The system allows soccer’s shocks to be felt — like when Swansea City topped Manchester United in August — but affords the best teams the opportunity to redeem themselves for their worst defeats, as evidenced by United’s position, just two points back of Manchester City and Arsenal. Teams are rewarded for being consistently good over the course of the season and won’t get punished for any one result.

But Major League Soccer’s champion-determining system is nothing like it.

Of the 20 teams in America’s top division, 12 make the playoffs. Forget about rewarding teams for consistent performance over a 34-game regular season — MLS simply rewards them for getting there, which 60 percent of teams do, and then playing well in November.

From the parallels to soccer’s other top leagues, it’s particularly dumb. In the Premier League, that would’ve meant Crystal Palace and West Ham United in a “playoff” last year.

For anyone that follows the league, that’d clearly be a mistake.

But MLS isn’t like the Premier League at all. It’s chiefly governed by a salary cap, unlike the high-spending EPL, instituting a certain level of parity to proceedings. Where Chelsea amassed 87 points to lead the Premier League last year in 38 games, the New York Red Bulls finished top of the regular-season standings in MLS this year with just 60 in 34 — a much weaker pace.

So these playoffs, I started to take a different look the league’s playoff system.

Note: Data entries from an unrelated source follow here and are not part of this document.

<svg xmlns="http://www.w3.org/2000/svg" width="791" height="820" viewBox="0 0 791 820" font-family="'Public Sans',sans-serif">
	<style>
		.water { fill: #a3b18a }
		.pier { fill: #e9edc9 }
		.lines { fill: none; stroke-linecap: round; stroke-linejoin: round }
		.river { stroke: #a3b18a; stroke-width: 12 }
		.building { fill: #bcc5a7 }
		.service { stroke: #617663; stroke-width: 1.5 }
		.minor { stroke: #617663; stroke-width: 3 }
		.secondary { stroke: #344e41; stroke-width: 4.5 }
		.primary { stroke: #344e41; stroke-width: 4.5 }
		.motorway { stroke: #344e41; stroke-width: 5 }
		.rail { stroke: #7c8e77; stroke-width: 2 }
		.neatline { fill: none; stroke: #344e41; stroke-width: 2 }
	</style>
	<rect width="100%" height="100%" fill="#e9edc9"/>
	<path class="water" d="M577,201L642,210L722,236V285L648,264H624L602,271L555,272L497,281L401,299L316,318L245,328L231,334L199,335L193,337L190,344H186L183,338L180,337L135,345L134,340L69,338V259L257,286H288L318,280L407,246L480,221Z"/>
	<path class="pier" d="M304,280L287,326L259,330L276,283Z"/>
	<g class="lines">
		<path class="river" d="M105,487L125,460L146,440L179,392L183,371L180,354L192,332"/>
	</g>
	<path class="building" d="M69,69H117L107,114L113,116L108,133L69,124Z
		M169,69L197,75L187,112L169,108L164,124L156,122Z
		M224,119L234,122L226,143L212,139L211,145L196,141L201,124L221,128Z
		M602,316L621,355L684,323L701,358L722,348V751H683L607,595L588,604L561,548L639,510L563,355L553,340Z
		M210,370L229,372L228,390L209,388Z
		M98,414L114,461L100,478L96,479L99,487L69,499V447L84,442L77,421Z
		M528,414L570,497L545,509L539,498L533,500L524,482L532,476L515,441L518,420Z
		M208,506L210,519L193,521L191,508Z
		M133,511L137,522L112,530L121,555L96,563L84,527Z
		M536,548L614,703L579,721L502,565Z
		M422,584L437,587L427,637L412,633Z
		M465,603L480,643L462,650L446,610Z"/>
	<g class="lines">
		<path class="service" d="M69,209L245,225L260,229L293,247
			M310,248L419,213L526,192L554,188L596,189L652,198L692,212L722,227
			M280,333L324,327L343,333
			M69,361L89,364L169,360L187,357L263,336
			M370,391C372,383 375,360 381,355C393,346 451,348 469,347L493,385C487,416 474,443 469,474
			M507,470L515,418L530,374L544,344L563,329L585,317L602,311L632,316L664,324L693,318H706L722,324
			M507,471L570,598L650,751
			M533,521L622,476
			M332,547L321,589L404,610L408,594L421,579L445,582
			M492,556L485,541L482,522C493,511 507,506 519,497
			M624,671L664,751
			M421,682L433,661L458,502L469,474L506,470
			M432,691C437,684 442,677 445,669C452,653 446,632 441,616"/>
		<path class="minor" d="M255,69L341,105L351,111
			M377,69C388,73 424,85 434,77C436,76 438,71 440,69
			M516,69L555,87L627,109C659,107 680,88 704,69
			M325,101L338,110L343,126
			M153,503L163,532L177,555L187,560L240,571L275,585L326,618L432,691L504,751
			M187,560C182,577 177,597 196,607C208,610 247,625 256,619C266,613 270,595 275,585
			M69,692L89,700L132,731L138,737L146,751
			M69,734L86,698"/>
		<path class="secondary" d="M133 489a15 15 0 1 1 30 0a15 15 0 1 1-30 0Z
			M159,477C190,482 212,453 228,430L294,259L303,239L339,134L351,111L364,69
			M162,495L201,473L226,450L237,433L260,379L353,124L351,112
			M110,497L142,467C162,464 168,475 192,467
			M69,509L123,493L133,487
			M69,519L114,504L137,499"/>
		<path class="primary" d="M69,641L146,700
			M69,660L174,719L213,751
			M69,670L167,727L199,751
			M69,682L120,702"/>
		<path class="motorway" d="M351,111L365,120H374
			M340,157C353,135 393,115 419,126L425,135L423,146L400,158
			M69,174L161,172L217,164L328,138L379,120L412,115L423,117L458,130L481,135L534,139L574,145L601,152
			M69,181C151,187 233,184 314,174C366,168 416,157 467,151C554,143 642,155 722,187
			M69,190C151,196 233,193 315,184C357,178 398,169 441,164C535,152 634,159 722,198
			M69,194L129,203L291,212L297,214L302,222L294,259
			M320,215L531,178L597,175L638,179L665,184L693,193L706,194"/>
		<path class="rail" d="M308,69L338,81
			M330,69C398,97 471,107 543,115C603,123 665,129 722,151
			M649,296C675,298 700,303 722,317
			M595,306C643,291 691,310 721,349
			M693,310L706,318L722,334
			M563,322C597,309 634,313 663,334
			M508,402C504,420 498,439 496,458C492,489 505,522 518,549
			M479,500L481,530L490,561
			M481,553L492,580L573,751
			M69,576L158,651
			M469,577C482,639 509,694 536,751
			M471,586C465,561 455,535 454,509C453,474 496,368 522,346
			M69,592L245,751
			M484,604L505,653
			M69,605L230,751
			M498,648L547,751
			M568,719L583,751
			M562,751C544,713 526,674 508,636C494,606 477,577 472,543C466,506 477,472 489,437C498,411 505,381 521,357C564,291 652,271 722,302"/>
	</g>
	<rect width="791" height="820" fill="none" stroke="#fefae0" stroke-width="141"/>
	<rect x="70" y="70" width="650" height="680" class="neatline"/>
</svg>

And they’re the best thing in soccer.

Turn the clock back to Oct. 29, when my beloved Portland Timbers hosted Sporting Kansas City in an elimination match to open the playoffs. Tensions were high, and after a 2-2 draw, the match went to penalty kicks.

Kicking second, Sporting had a couple chances to win the match — including one where the ball struck both posts but never crossed the line — and the penalties entered the 11th round. As any soccer fan knows, that’s when penalties get interesting: It means the goalies step up with the game on the line.

Timbers goalie Adam Kwarasey first scored, then saved his opponent’s spot kick, sending the Timbers through to the next round.

Fast-forward a couple weeks, and the drama of the playoffs showed once more.

After notching a 2-1 win in the first leg of a two-match playoff, the Seattle Sounders were sitting back, looking to kill off a 0-0 game at FC Dallas, a result that would send the Sounders through to the next round.

But in the 84th minute, Dallas forward Tesho Akindele scored to put the hosts ahead 1-0 on the game, a result that would qualify them for the conference finals. Game over, right?

Far from it.

Seattle’s Chad Marshall scored from a corner in the 90th minute, putting the Sounders back ahead on aggregate with just a couple minutes left in the match. Seconds later, they had been crashing out, but now they were moving on.

At least for a few seconds.

Straight from the restart, Dallas went after getting another goal to send the match to extra time — and Walker Zimmerman stepped up. Within the span of two minutes, both Dallas and Seattle were in a position to advance, before settling on the one result that brought up extra time, where after 30 scoreless minutes, FC Dallas won on penalties.

It was the kind of crazy drama that can only be created by a knockout tournament.

I still love the consistency it takes to win a title in the Premier League, undoubtedly.

But the MLS Cup Playoffs are the best thing in soccer. Hands down.